QUOTED PASSAGE
• • •

Location
- Abbotswood Road Streatham, London, SW16 England
- 51°26′06″N 0°08′17″W﻿ / ﻿51.435°N 0.138°W

Information
- Type: Grammar
- Motto: Rather Deathe than False of Faythe
- Established: 1875
- Closed: 1977
- Local authority: ILEA
- Headmaster: John A. Phillips
- Staff: c. 40
- Gender: Boys
- Age: 11 to 18
- Enrolment: c. 540
- Houses: 6
- Badge: Gold falcon rising

= Battersea Grammar School =

Battersea Grammar School was a Voluntary-Controlled Secondary Grammar School in South London. It was established in Battersea in 1875 by the Sir Walter St John Trust and moved to larger premises in Streatham in 1936.

The school closed when it was amalgamated with Rosa Bassett School, a grammar school for girls, in 1977 to create the new Furzedown Secondary School, a mixed comprehensive school in Tooting.

==History==
=== Beginnings===
Although the school was only formally established in 1875 it shares its early history with that of the Sir Walter St John's School in Battersea. The joint history dates back to the late 1660s, when Sir Walter St John, 3rd Baronet founded a school on his estate at Battersea. Sir Walter assured the future of his school by means of an endowment signed on the 7 September 1700, stating in the trust deed that "being minded to found and forever to establish a charity in the said Parish of Battersea, wherein he now dwelleth for the benefit of the said Parish and Towne, Battersea, and to erect and endow a school for the Education of 20 Free Scholars, he gave a house and garden to be forever hereafter used as a school house for the teaching of scholars therein." The scholars were "to be elected and putt into the said schoole in a mannere hereinafter mentioned to read write and to cast accounts."

The establishment of Battersea Grammar as a separate school was prompted by the changes resulting from the Elementary Education Act 1870. There was considerable debate as to how best to proceed, but eventually a proposal for a new trust scheme, under the Endowed Schools Act 1869, was put before Parliament and approved at a meeting of the Privy Council on the 9 August 1873.

The new scheme would create a new Upper School, with the existing site housing a public elementary school and a new middle school if the governors so decided. A building for the new school was purchased in 1874, and the post of headmaster of the Sir Walter St John's Upper School advertised. Edmund A. Richardson, was appointed to the post on 19 January 1875 and the school opened on 12 April 1875. The old school continued to be known as the Sir Walter St John's School, with both schools under the control of the Sir Walter St John's Schools Trust.

The name Battersea Grammar School was not formally recorded in the scheme of the trust until 1893, however the school had been known by that name almost from the beginning.

===Development and relocation===
The first few years of the new Battersea Grammar School were not promising, with the number of pupils declining and proposals to close the school. The appointment of William H. Bindley as headmaster in 1880 or 1881 (sources disagree) turned matters around in both the quality of education and pupil numbers, which increased from 48 in 1881 to 160 by 1891.

The original school building purchased to house Battersea Grammar School was known as St John's Lodge and stood on St John's Hill, on the corner of Plough Road, Battersea. This was enlarged by the addition of an East Wing in 1906 as the number of pupils rose to 250, and pupil numbers increased still further, reaching 450 by 1919.

• • •

GIVEN ENTRIES
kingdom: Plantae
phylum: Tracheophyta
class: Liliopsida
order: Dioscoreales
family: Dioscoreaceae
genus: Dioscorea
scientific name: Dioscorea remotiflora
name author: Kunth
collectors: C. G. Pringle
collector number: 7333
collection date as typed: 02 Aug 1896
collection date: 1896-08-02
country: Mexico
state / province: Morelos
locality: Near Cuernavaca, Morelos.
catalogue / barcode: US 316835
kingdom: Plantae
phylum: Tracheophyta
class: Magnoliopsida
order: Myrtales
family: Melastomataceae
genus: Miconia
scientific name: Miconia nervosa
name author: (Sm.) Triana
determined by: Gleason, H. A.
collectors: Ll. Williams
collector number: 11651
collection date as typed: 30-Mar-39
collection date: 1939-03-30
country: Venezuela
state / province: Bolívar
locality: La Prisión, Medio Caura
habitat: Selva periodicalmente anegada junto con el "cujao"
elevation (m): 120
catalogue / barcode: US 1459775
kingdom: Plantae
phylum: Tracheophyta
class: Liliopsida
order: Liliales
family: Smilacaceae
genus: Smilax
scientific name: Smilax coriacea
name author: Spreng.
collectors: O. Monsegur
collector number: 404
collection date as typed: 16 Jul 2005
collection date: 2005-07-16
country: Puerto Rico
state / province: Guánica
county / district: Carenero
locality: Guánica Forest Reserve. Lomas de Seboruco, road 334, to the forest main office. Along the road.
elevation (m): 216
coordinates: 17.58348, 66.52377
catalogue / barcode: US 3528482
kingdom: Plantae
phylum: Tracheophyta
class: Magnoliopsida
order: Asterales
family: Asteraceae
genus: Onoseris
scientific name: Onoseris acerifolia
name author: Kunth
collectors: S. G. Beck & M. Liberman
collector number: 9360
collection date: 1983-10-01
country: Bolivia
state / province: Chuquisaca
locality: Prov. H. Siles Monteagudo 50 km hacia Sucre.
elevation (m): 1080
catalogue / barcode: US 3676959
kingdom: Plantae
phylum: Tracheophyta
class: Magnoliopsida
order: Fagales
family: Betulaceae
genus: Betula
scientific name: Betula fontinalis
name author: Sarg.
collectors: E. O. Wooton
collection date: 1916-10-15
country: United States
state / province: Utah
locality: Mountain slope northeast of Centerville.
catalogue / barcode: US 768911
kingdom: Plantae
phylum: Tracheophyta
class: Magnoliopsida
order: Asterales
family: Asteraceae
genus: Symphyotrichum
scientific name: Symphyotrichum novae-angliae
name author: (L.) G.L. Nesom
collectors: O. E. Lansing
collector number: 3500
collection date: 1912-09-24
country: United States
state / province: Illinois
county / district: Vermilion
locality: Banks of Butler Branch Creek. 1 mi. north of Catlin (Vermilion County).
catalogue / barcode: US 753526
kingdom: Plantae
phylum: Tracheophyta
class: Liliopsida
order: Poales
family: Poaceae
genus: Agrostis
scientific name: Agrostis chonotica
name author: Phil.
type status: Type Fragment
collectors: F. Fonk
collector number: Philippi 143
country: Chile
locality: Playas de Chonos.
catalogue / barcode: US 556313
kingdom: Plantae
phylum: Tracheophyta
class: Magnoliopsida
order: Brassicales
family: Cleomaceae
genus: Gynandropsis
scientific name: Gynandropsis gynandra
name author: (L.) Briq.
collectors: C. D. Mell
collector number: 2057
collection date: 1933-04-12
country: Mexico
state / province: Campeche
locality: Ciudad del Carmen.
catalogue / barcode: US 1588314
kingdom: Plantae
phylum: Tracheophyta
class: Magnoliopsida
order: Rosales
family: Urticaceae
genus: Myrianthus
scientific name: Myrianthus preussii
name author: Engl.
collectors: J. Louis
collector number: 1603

• • •

WORK TO COMPLETE
Please resume the article on Battersea Grammar School right after its last sentence. The records play no part in this work.

EXERCISE RESPONSE
The St John's Hill site had become increasingly constrained, as land had been purchased from the school by the London and South Western Railway as it expanded around Clapham Junction railway station. Although there had been earlier proposals to move, a decision was not made until 1935, when the LCC offered a site on Abbotswood Road in Streatham.

Plans for a new building to accommodate 540 pupils, designed by J. E. K. Harrison, a former pupil of the school, were quickly approved and in September 1936 the school moved to its new location.

===War years===
The outbreak of the Second World War in 1939 prompted the evacuation of the school from Abbotswood Road. The school initially moved to Worthing, where it was accommodated by Worthing Grammar School. The worsening outlook in 1940 resulted in another move in the middle of that year, this time to Hertford, where it shared the buildings of Hertford Grammar School.

The school remained in Hertford until early 1945, when it moved back to Abbotswood Road. The return to Streatham also saw the retirement of Henry Ellis, who had taken over as headmaster from William Bindley in 1918, and he was succeeded by Walter Langford.

The war years also saw a significant change in the governance of the school in response to the Education Act 1944. Up until that time the school had been an aided school under the control of the Sir Walter St John's Schools Trust, but the new Act led to the school becoming voluntary-controlled, which gave the local education authority (then the LCC, later the ILEA) ten seats on the school's governing body, while the trust retained only five representatives.

===Amalgamation and closure===
With the abolition of the Tripartite System, the Inner London Education Authority took the decision to move to a fully comprehensive system of education. In the case of Battersea Grammar School this was achieved in 1977 by an amalgamation with the Rosa Bassett School, a grammar school for girls, and a move to a new site to create Furzedown Secondary School. The majority of the teaching staff transferred to the new comprehensive school.

Following the amalgamation with Rosa Bassett School, the Abbotswood Road site was no longer used by the new school, with the exception of the playing fields there. Then, from 1977 until its dissolution in 1991, the South West London College of Further Education occupied the site. Since 1994 the Abbotswood Road site has been the home of the Senior Department (sixth form) of the Streatham and Clapham High School.

==Headmasters==
- 1875–c. 1878: Edmund A. Richardson
- c. 1878–1880: Jefferson (?)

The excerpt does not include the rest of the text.